# New Classical Listener - Plz make some recommendations :)



## newuser (Oct 18, 2012)

Hi, I recently started listening to classical a lot, and I was hoping to get some recommendations of composers to check out based on what I like now.

Elgar - Nimrod
Debussy
Bach Cello & Violin Concertos (I like the version without the harpsichord; it hurts my ears)
Chopin

Thanks!


----------



## Sonata (Aug 7, 2010)

Ravel: any of his piano works
Faure: nocturnes
Schubert: piano sonatas 13 and 14
Mendelssohn: violin concertos
Dvorak: "American" string quartet
Brahms: Violin sonatas, string quintets.


----------



## jdk (Sep 5, 2012)

I'm also new to the classical world.
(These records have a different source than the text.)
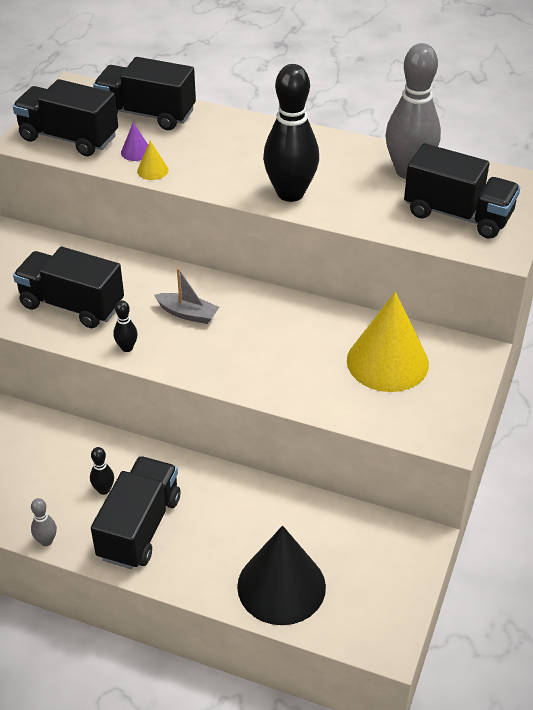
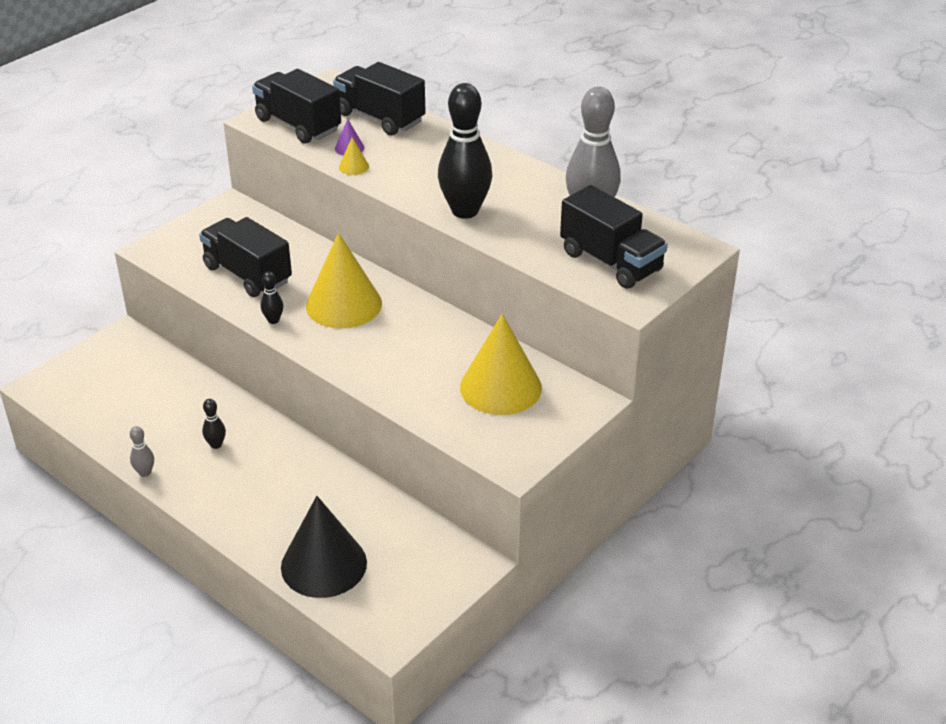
camera: 20 degrees right, 5 degrees down
(139, 527) = (229, 483): black truck -> none
(187, 314) = (343, 304): grey boat -> yellow cone

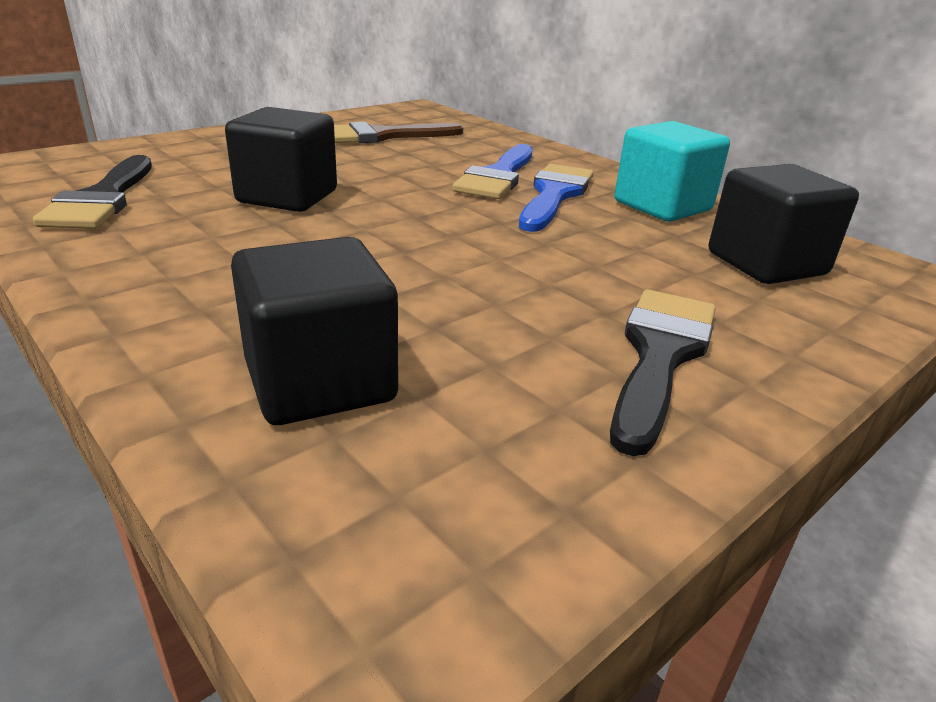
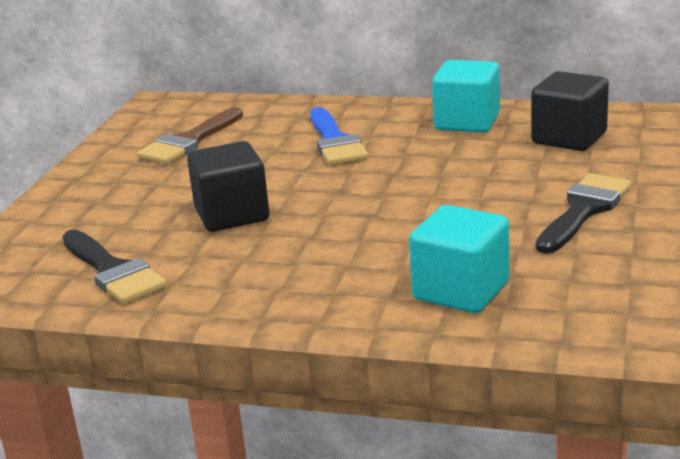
camera: 30 degrees left, 5 degrees down
(320, 382) = (461, 291): black cube -> turquoise cube
(554, 195) = (393, 141): blue brush -> none
(660, 355) = (583, 210): black brush -> black brush turned 45 degrees clockwise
Love Chopin myself, so you might enjoy some Liszt. Try 'Totentanz'.


----------



## Turangalîla (Jan 29, 2012)

Hello all new members! It is nice to have you here.
No one has mentioned anything by Robert Schumann. I find his piano works and Lieder to be indispensable.
Hope that helps


----------



## newuser (Oct 18, 2012)

Great! Thank you 3. Looking forward to listening


----------



## Sonata (Aug 7, 2010)

Touching off of Carter's post, Schumann's wife Clara wrote some lieder as well. She's not a very popular composer, but I personally found hers to be quite lovely.


----------



## Carpenoctem (May 15, 2012)

Chopin - Nocturnes
Debussy - La Mer
Tchaikovsky - Serenade Op. 48
Vivaldi - Four Seasons
Schubert - Piano Sonatas 19,20,21


----------



## Tero (Jun 2, 2012)

http://www.amazon.com/gp/product/B000065TUZ/ref=dm_dp_cdp?ie=UTF8&qid=1350560155&s=music&sr=8-5


----------



## bigshot (Nov 22, 2011)

My advice would be to quickly look over the different categories and decide on one of them to start with. If you dive into a dozen completely different composers at once, it'll just be too confusing. Your four examples there represent British composers, French impressionism, Baroque and Romantic piano music. That is a massive range. Best to narrow it down a bit so it's easier to understand the context.


----------



## neoshredder (Nov 7, 2011)

Ravel, Faure, Satie, Schubert, Vaughan Williams, and Mendelssohn would be of interest to you imo.


----------



## Guest (Oct 18, 2012)

newuser said:


> Hi, I recently started listening to classical a lot, and I was hoping to get some recommendations of composers to check out based on what I like now.
> 
> Elgar - Nimrod
> Debussy
> ...


Nimrod suggests Beethoven's Pathetique Piano Sonata (says Wikipedia) but I can hear his 9th symphony, surely - (3rd movement). The 9th is worth it anyway.
If you like Debussy's piano works, you might like Satie's too. (I'm less keen on their orchestral).


----------